ULYSSE.—Le sage Troïlus peut-il éprouver réellement la moitié des sentiments qu'exprime ici sa passion?

TROÏLUS.—Oui, Grec; et cela sera divulgué en caractères aussi rouges que le coeur de Mars enflammé par Vénus. Jamais jeune homme n'aima d'une âme aussi constante, aussi fidèle. Grec, écoutez: autant j'aime Cressida, autant, par la même raison, je hais Diomède. Cette manche, qu'il veut porter sur son cimier, est à moi; et son casque, fût-il l'ouvrage de l'art de Vulcain, mon épée saura l'entamer; et le terrible ouragan, que les marins appellent trombe, condensé en une masse par le tout-puissant soleil, n'étourdit pas l'oreille de Neptune d'un bruit plus retentissant, que ne le fera mon épée en tombant à coups pressés sur Diomède.

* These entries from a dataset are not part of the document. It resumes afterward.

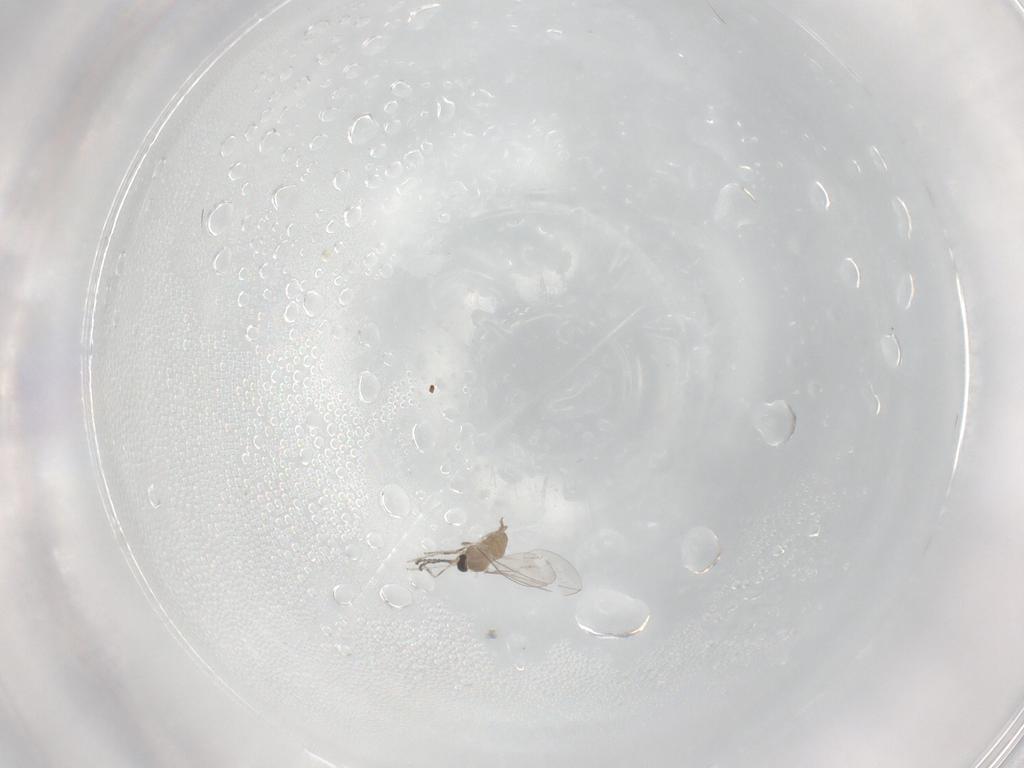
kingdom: Animalia
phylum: Arthropoda
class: Insecta
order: Diptera
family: Cecidomyiidae
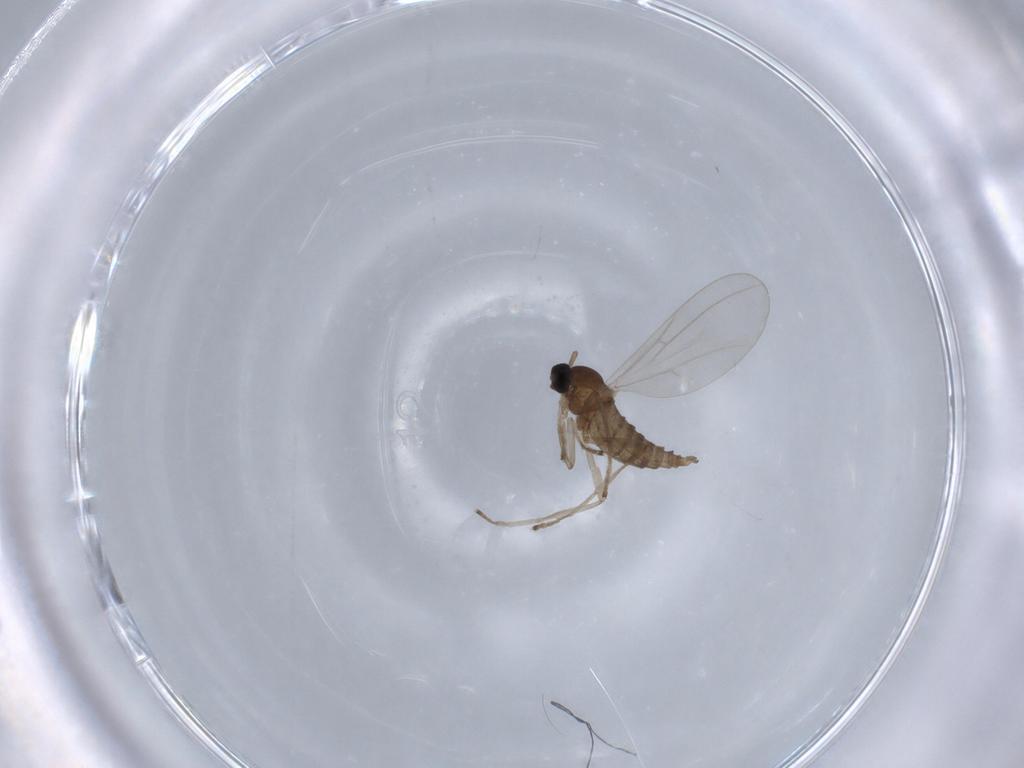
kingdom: Animalia
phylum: Arthropoda
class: Insecta
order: Diptera
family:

THERSITE, à part.—Il le chatouillera pour le punir de sa paillardise.

TROÏLUS.—O Cressida! ô perfide Cressida! perfide, perfide, perfide! Qu'on place toutes les faussetés à côté de ton nom souillé, elles paraîtront glorieuses.

ULYSSE.—Ah! de grâce, contenez-vous. Votre fureur attire les oreilles de notre côté.

(Énée entre.)

ÉNÉE.—Je vous cherche depuis une heure, seigneur. Hector, à l'heure qu'il est, s'arme dans Troie. Ajax, votre gardien, attend pour vous reconduire dans la ville.

TROÏLUS.—Je suis à vous, prince.—Adieu, mon courtois seigneur.—Adieu, beauté parjure! Et toi, Diomède, sois ferme et porte un château[51] sur ta tête.

Note 51: [(retour) ]

Castle, espèce de casque juste qui enfermait toute la tête.

ULYSSE.—Je veux vous accompagner jusqu'aux portes du camp.